No período de sua internação, desde a passagem pela Internação Provisória, o adolescente enfrentou muitas situações delicadas motivadas por boatos divulgado em programa sensacionalista de TV. Como consequência, era comum o adolescente sofrer atentados a sua integridade física, sendo mantido “na tranca” a maior parte do tempo, para sua própria segurança.
Ele se envolveu em uma série de ocorrências devido ao seu quadro de instabilidade psíquica. Em uma dessas ocorrências, o adolescente ateou fogo ao colchão de seu quarto, o que ocasionou queimaduras em seu corpo de 2° e 3° graus, sendo internado por três semanas no Pronto Socorro de Cuiabá para receber tratamento. Foram inúmeras as ocorrências para atendimento nas UPA’s em decorrência dos cortes que o adolescente fazia em seu próprio corpo. Devido a tensão que essas situações causavam, a Unidade não dispunha de espaço para atender a certas especificidades.
O adolescente ficava isolado em local de pouco espaço, piorando o seu quadro já instável. Nem mesmo os reiterados pedidos por parte da sua equipe de referência para que ele fosse transferido provisoriamente para a enfermaria da Unidade de Saúde até que o seu estado emocional fosse restabelecido eram atendidos, pois a justificativa dada era que o espaço da enfermaria não era adequado para a finalidade do cumprimento da medida.
Devido à falta de estrutura do CASE, até mesmo de uma equipe especializada no cuidado em saúde, e na condição de privação de liberdade, foi que se intensificou a necessidade do trabalho intersetorial entre o Socioeducativo e CAPS ADOLESCER. Após muitas tratativas, o adolescente e sua genitora passaram a receber atendimento psicossocial com equipe multidisciplinar (enfermeira, médico psiquiatra, psicóloga e assistente social, artesã entre outros) no CAPS ADOLESCER. Atendendo assim o projeto terapêutico singular estabelecido para o caso.
Diante do resultado positivo, a sentença, à época, foi pela desinternação condicionada à continuidade do atendimento no CAPS ADOLESCER. O caso desse adolescente não era apenas uma questão de justiça, mas também de saúde. O adolescente ficou internado por quase dois anos no CASE.
Desse modo, foi feita uma articulação com a equipe do CAPS ADOLESCER com o CAPS da cidade de Poconé (100 km de Cuiabá) e o socioeducativo para a continuidade do atendimento do adolescente. Ele aderiu por um período, mas acabou desistindo e voltou a fazer uso abusivo de substâncias psicoativas.
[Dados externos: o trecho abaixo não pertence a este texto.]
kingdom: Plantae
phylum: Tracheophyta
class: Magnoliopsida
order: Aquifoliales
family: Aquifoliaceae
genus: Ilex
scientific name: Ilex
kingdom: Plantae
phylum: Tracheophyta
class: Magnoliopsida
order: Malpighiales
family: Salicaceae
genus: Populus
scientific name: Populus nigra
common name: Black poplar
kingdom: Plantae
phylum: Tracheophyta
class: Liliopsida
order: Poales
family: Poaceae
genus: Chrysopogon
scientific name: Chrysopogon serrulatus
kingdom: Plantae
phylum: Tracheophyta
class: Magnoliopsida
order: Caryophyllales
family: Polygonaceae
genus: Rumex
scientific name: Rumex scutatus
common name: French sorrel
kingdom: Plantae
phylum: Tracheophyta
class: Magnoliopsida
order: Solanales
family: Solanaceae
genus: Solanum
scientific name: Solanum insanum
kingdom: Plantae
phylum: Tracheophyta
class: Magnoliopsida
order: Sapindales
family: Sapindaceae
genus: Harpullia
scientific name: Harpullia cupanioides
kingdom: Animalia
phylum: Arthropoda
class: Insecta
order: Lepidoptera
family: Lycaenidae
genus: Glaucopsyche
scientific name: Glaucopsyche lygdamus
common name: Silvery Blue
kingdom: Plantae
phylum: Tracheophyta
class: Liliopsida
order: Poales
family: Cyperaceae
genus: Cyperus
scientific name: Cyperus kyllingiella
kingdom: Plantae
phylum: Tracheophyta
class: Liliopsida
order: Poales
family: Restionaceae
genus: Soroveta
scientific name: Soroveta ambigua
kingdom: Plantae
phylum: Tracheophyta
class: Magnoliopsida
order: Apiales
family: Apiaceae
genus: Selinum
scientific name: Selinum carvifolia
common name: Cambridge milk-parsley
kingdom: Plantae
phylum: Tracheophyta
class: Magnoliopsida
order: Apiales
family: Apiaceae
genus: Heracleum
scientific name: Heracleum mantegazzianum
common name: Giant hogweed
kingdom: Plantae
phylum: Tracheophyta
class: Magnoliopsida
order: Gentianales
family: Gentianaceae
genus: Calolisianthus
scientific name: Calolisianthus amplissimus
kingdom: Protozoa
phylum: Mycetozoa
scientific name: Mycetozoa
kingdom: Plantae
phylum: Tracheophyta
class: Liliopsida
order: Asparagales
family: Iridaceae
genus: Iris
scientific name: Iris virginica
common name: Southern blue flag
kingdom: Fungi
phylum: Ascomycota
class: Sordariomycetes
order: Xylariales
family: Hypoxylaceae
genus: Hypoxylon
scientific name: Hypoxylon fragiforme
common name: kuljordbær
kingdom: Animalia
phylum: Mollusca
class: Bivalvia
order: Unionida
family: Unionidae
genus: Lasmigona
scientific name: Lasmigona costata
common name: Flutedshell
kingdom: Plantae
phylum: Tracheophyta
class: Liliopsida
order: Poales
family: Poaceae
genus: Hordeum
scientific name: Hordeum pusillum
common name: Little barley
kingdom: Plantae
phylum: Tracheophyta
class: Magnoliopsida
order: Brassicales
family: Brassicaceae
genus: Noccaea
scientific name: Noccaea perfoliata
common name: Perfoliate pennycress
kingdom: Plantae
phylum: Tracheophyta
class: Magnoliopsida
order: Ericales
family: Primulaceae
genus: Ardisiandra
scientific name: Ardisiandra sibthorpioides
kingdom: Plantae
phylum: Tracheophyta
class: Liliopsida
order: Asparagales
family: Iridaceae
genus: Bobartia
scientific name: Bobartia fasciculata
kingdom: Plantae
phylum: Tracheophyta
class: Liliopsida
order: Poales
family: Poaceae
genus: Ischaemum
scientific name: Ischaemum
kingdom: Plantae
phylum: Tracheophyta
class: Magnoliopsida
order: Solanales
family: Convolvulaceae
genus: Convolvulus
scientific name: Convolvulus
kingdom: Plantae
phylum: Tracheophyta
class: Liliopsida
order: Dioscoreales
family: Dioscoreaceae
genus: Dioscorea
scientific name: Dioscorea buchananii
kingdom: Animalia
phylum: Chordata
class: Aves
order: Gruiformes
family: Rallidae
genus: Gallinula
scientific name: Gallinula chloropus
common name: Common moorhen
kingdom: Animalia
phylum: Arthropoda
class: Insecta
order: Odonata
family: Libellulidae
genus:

Em função do projeto, foi restabelecido o contato com o adolescente e com a mãe, e por conta dessa nova aproximação, o adolescente comunicou ao CAPS de Poconé que desejava tratamento sob internação em um serviço de saúde do SUS que atende pessoas do sexo masculino maiores de 18 anos para acompanhamento psicossocial com equipe multidisciplinar. A decisão foi muito bem recebida por todos (pela mãe; pelas equipes do CASE, do CAPS ADOLESCER e pela equipe do CAPS AD III de Poconé), pois não se tratou de uma ação compulsória. Ao final, o próprio adolescente quem decidiu pela adesão e escolheu o caminho do acolhimento.
Lição aprendida
Quando existe um envolvimento e compromisso dos serviços que atendem a criança e adolescente, estratégias simples de cuidado podem repercutir de maneira positiva na vida dos sujeitos envolvidos.